(DATA)

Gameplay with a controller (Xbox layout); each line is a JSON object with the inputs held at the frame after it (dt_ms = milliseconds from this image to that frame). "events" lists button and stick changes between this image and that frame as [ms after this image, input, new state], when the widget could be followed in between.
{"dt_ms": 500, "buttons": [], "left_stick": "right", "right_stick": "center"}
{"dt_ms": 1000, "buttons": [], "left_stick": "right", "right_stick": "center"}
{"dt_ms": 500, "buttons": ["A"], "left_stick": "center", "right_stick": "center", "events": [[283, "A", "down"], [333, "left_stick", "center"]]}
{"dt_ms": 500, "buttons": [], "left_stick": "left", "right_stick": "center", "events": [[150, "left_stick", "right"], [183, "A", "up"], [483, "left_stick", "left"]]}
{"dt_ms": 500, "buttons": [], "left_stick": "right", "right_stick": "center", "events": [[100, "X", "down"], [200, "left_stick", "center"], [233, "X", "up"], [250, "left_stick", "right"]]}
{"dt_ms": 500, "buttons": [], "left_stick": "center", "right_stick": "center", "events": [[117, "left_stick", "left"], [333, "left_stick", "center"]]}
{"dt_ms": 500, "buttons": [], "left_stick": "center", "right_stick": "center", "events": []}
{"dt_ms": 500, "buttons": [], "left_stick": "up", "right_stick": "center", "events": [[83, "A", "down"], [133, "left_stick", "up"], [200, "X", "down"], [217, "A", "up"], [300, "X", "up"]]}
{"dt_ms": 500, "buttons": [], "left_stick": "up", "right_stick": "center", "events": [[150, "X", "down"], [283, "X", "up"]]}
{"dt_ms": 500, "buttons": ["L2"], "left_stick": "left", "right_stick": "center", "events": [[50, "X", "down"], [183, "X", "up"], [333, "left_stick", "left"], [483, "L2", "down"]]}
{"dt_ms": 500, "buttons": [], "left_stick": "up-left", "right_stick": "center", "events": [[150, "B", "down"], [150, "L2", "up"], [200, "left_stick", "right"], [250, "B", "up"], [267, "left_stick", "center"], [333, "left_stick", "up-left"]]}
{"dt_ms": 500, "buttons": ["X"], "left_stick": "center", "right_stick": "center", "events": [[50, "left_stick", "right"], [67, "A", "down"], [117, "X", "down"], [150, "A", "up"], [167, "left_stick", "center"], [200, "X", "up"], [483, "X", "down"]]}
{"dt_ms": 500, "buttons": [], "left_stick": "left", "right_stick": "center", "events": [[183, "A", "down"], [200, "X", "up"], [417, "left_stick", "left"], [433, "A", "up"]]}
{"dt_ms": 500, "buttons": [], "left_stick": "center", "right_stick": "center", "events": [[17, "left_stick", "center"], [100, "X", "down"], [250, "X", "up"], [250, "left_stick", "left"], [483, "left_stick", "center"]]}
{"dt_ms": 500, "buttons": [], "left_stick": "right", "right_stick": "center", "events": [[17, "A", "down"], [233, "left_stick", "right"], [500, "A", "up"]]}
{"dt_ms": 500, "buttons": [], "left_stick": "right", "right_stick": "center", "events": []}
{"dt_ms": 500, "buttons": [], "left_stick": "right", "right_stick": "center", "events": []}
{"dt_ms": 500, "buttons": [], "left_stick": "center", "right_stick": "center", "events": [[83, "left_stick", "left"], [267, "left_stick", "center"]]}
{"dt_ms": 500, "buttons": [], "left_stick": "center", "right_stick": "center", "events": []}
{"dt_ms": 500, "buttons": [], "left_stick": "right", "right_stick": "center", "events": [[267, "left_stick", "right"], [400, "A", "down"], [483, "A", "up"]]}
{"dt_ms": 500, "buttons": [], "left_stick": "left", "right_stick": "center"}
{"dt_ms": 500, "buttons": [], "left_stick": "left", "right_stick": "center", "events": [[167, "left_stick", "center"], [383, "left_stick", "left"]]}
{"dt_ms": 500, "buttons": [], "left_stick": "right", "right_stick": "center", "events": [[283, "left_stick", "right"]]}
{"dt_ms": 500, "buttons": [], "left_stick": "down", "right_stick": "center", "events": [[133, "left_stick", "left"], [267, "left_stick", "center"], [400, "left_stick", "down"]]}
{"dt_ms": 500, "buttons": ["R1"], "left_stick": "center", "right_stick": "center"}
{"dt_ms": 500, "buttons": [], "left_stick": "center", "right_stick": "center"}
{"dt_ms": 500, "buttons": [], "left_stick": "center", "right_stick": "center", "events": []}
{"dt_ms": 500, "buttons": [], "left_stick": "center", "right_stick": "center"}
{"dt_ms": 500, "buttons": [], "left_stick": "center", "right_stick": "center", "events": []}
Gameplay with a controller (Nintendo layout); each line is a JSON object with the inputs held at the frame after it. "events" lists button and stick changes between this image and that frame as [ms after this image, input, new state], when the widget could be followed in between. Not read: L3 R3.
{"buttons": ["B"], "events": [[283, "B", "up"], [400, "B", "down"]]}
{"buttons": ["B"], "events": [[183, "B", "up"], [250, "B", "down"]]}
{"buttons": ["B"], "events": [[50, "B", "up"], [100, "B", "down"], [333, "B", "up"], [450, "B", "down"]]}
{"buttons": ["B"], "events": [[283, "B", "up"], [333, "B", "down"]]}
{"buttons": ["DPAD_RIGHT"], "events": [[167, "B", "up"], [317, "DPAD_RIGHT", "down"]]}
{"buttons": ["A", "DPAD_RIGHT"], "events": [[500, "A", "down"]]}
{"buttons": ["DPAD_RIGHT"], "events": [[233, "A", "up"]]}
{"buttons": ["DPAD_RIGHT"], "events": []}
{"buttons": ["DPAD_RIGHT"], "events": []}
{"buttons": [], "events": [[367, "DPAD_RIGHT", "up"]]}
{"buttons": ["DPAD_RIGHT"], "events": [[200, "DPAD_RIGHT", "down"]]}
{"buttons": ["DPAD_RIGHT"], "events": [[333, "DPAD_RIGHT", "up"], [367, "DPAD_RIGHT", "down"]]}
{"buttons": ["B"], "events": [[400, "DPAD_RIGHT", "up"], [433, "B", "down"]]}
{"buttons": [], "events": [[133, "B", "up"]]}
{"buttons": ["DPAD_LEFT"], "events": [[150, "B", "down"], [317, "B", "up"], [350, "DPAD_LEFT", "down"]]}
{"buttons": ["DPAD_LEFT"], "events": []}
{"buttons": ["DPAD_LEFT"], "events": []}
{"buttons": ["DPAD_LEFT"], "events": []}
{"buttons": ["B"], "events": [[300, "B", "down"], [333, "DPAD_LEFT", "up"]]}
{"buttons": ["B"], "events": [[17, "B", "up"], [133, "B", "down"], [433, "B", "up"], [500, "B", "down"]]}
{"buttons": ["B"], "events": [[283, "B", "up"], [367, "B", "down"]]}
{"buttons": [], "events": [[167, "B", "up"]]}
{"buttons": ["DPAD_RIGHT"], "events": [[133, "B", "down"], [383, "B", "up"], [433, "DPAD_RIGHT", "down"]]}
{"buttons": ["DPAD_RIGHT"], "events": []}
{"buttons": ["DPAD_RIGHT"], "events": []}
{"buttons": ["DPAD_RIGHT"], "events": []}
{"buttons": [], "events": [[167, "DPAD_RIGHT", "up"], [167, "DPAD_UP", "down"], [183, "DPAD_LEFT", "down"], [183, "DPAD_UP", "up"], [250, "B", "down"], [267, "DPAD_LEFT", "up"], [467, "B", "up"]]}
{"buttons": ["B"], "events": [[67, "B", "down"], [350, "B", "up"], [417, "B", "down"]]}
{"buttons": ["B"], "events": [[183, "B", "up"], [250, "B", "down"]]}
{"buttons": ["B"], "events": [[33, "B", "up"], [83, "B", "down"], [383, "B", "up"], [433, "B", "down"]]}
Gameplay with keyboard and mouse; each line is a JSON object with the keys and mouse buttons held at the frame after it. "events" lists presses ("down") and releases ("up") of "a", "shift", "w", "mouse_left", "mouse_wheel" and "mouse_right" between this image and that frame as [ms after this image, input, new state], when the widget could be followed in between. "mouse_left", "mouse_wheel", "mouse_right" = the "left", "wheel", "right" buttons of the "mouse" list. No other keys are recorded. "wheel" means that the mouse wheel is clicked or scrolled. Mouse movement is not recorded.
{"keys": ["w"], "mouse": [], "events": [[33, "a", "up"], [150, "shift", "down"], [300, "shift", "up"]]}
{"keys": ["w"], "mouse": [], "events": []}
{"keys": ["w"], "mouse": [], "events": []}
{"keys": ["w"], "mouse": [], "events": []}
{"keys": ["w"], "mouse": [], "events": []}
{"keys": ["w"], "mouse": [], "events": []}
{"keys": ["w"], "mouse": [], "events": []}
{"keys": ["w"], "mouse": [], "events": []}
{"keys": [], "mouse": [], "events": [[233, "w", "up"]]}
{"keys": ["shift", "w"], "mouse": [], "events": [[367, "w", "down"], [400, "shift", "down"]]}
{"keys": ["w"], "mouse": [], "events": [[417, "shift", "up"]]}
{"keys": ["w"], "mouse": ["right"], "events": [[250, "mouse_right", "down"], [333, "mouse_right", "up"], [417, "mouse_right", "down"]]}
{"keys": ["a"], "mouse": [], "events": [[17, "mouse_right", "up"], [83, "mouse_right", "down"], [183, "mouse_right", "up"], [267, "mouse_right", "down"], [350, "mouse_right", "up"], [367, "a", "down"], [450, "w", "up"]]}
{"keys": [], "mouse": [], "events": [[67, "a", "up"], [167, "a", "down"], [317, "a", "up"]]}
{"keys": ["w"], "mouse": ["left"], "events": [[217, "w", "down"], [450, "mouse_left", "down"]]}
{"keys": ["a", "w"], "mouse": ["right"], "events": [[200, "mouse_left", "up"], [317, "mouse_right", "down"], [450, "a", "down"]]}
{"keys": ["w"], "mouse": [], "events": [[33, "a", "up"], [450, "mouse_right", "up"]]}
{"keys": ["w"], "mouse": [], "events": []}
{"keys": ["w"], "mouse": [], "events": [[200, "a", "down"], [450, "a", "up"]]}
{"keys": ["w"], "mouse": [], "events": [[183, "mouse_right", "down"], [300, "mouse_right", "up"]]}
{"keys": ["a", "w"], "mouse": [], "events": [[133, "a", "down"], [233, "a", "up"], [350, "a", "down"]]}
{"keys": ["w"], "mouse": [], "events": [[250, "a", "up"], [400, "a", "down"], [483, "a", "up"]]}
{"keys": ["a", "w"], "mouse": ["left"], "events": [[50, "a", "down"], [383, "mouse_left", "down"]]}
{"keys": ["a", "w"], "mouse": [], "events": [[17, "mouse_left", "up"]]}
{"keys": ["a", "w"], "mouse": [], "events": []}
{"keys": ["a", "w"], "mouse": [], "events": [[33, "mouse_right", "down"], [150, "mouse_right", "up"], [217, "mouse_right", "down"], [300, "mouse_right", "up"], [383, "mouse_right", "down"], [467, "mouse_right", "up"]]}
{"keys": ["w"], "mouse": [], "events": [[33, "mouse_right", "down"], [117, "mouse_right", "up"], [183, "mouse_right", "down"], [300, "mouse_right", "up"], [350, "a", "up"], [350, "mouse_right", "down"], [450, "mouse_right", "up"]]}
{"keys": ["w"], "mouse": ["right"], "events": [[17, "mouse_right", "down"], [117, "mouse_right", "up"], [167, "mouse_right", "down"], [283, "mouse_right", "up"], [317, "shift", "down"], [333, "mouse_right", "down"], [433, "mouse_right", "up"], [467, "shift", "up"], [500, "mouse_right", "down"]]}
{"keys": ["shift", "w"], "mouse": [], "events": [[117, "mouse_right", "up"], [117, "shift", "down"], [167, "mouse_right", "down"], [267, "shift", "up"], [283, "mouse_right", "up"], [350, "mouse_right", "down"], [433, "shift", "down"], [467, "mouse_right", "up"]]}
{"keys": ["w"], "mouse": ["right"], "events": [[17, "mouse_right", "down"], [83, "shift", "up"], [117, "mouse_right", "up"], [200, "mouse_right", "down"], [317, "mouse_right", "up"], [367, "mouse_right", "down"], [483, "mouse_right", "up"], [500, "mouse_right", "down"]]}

(End DATA)

◆ **TRY IT**
Only lines with the word "this" count here; copy every one from the records.

◆ **ANSWER SPACE**
Gameplay with a controller (Xbox layout); each line is a JSON object with the inputs held at the frame after it (dt_ms = milliseconds from this image to that frame). "events" lists button and stick changes between this image and that frame as [ms after this image, input, new state], when the widget could be followed in between.
Gameplay with a controller (Nintendo layout); each line is a JSON object with the inputs held at the frame after it. "events" lists button and stick changes between this image and that frame as [ms after this image, input, new state], when the widget could be followed in between. Not read: L3 R3.
Gameplay with keyboard and mouse; each line is a JSON object with the keys and mouse buttons held at the frame after it. "events" lists presses ("down") and releases ("up") of "a", "shift", "w", "mouse_left", "mouse_wheel" and "mouse_right" between this image and that frame as [ms after this image, input, new state], when the widget could be followed in between. "mouse_left", "mouse_wheel", "mouse_right" = the "left", "wheel", "right" buttons of the "mouse" list. No other keys are recorded. "wheel" means that the mouse wheel is clicked or scrolled. Mouse movement is not recorded.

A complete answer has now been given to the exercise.